**Excerpted passage:**
## Begin

In the second half of 2011, we changed our business model to focus on licensing and brand management. Prior to our change in business model and since 2005, we designed, marketed and provided on a wholesale basis branded apparel and apparel accessories, as well as operated retail stores to sell our branded products. In connection with the change in our business model in 2011, we discontinued our wholesale distribution of branded apparel and apparel accessories, liquidated our existing inventory and closed our remaining retail stores. To reflect our business transition, in March 2012, we changed our corporate name from People's Liberation, Inc. to Sequential Brands Group, Inc.

Recent Developments

Revo Acquisition

As discussed further in Note 16 of the accompanying condensed consolidated financial statements, on August 2, 2013, we entered into the Revo Purchase Agreement, by and among us, SBG Revo and Oakley, pursuant to which SBG Revo agreed to purchase the Purchased Assets of Oakley and certain of its affiliates. Under the terms of the Revo Purchase Agreement, SBG Revo paid Oakley and certain of its affiliates an aggregate purchase price of approximately $20 million in cash and acquired the Purchased Assets. The Purchased Assets consisted of the Revo® brand, including related intellectual property and certain other assets, including certain inventory which was simultaneously sold to the Company's licensee.

2013 Private Placement Transaction

As further discussed in Note 14 of the accompanying condensed consolidated financial statements, on July 25, 2013, we entered into the 2013 Purchase Agreements with the Investors, pursuant to which we agreed to sell to the Investors an aggregate of 8,000,000 Securities, at a purchase price of $5.50 per share, for a total offering amount of $44,000. Certain affiliates, including Mr. Al Gossett, a member of our board of directors, and a fund affiliated with Tengram, of which three of our board members are controlling members, agreed to purchase 109,091 and 257,273 Securities, respectively, in the July Offering. Net proceeds, after the payment of legal and other expenses, amounted to approximately $40,480. As discussed further in Note 14 of the accompanying condensed consolidated financial statements, we entered into the 2013 Registration Rights Agreements with the Investors on July 26, 2013 in connection with the 2013 Purchase Agreements.

We intend to use the net proceeds from the July Offering for general corporate purposes, including to fund certain planned and other potential business acquisitions, and to pay the fees and expenses associated therewith.

## End

**Dataset records:**
## Begin

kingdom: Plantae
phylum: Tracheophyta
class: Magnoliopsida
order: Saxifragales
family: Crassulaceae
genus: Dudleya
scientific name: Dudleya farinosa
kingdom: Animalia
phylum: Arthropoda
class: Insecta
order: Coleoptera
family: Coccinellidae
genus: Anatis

## End
## Begin

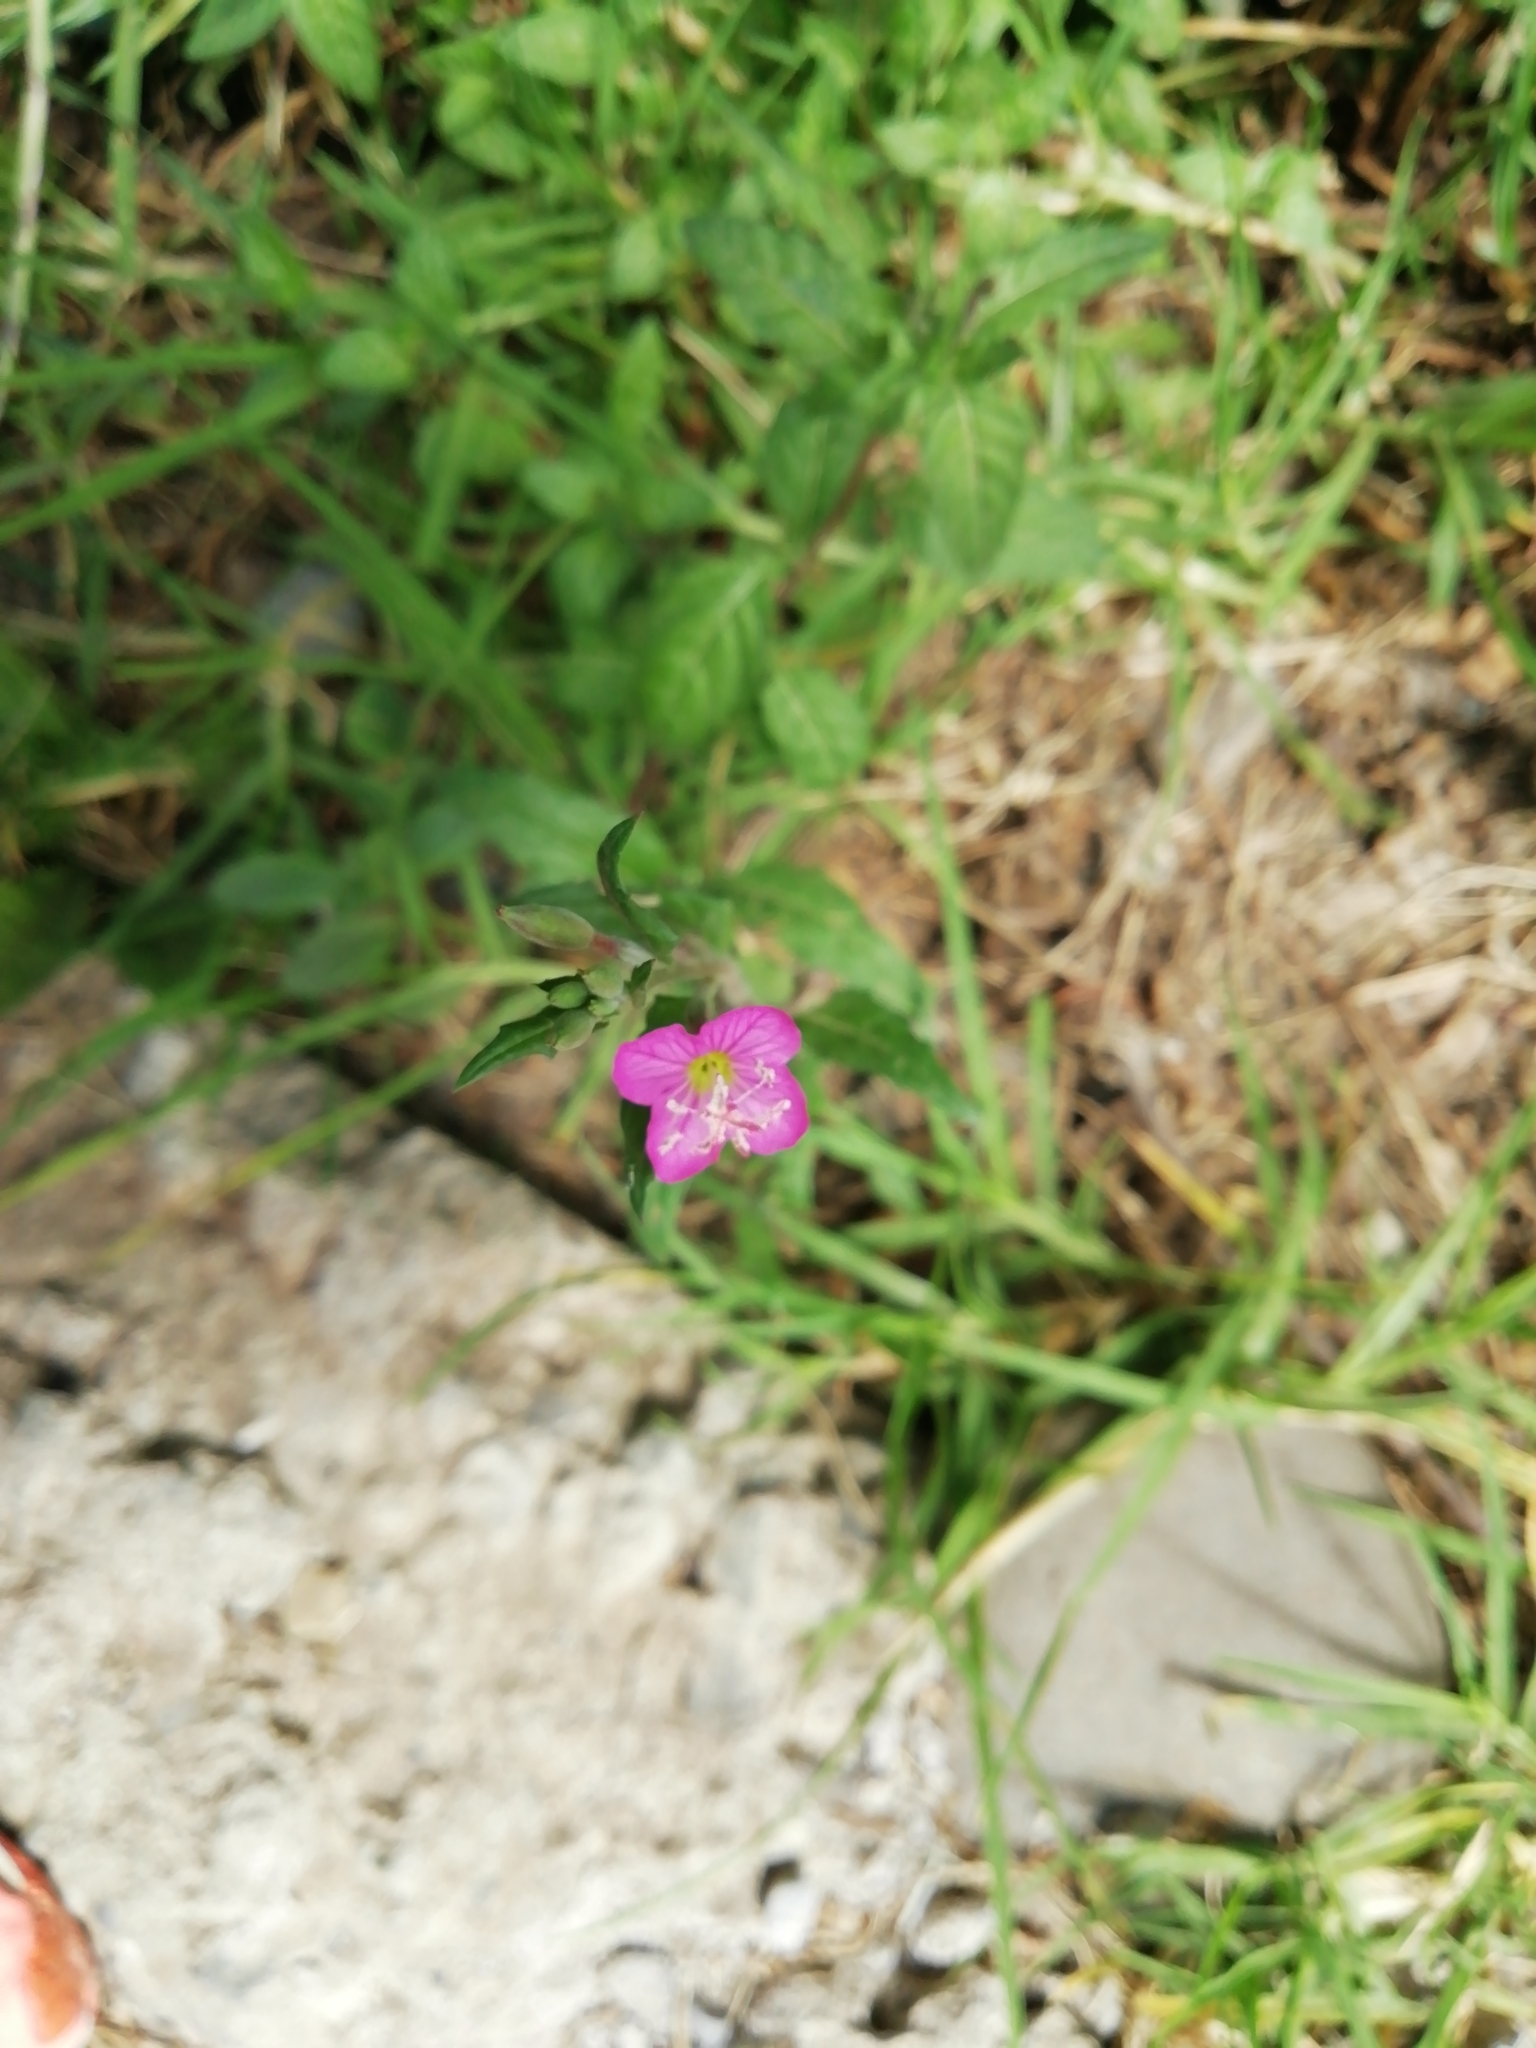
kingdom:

## End
## Begin

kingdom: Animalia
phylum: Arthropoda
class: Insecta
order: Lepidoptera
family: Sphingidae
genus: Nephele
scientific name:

## End

**Short problem 1:**
Output, word for word, the stretch of the corporate filing excerpt from "As discussed further in Note 16" through "the Company's licensee.".
**Short problem 2:**
Return, unchanged, the stretch of rows from the line that contains "kingdom: Plantae" through the line that contains "family: Coccinellidae", including both of those lines.
The corporate filing excerpt and the rows are unrelated material.

**Finished answer 1:**
As discussed further in Note 16 of the accompanying condensed consolidated financial statements, on August 2, 2013, we entered into the Revo Purchase Agreement, by and among us, SBG Revo and Oakley, pursuant to which SBG Revo agreed to purchase the Purchased Assets of Oakley and certain of its affiliates. Under the terms of the Revo Purchase Agreement, SBG Revo paid Oakley and certain of its affiliates an aggregate purchase price of approximately $20 million in cash and acquired the Purchased Assets. The Purchased Assets consisted of the Revo® brand, including related intellectual property and certain other assets, including certain inventory which was simultaneously sold to the Company's licensee.

**Finished answer 2:**
kingdom: Plantae
phylum: Tracheophyta
class: Magnoliopsida
order: Saxifragales
family: Crassulaceae
genus: Dudleya
scientific name: Dudleya farinosa
kingdom: Animalia
phylum: Arthropoda
class: Insecta
order: Coleoptera
family: Coccinellidae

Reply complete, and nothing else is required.